■ RECORDS PROVIDED
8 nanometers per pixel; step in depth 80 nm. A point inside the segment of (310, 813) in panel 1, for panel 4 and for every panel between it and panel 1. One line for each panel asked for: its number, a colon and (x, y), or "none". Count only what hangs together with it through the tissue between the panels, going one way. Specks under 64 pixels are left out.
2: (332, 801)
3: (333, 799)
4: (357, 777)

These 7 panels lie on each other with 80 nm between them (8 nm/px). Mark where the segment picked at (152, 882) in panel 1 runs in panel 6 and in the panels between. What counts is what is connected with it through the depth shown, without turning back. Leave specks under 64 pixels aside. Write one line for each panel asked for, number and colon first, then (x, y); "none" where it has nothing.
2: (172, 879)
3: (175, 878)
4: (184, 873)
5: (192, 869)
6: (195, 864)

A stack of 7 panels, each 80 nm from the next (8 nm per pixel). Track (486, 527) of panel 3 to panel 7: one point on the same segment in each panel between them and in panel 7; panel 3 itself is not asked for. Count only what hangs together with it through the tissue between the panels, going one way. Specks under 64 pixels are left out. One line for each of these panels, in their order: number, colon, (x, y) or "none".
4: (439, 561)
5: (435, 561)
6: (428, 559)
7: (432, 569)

■ TASK DESCRIPTION
All of the material is to be duplicated exactly.

■ RESPONSE TO THIS EXERCISE
8 nanometers per pixel; step in depth 80 nm. A point inside the segment of (310, 813) in panel 1, for panel 4 and for every panel between it and panel 1. One line for each panel asked for: its number, a colon and (x, y), or "none". Count only what hangs together with it through the tissue between the panels, going one way. Specks under 64 pixels are left out.
2: (332, 801)
3: (333, 799)
4: (357, 777)

These 7 panels lie on each other with 80 nm between them (8 nm/px). Mark where the segment picked at (152, 882) in panel 1 runs in panel 6 and in the panels between. What counts is what is connected with it through the depth shown, without turning back. Leave specks under 64 pixels aside. Write one line for each panel asked for, number and colon first, then (x, y); "none" where it has nothing.
2: (172, 879)
3: (175, 878)
4: (184, 873)
5: (192, 869)
6: (195, 864)

A stack of 7 panels, each 80 nm from the next (8 nm per pixel). Track (486, 527) of panel 3 to panel 7: one point on the same segment in each panel between them and in panel 7; panel 3 itself is not asked for. Count only what hangs together with it through the tissue between the panels, going one way. Specks under 64 pixels are left out. One line for each of these panels, in their order: number, colon, (x, y) or "none".
4: (439, 561)
5: (435, 561)
6: (428, 559)
7: (432, 569)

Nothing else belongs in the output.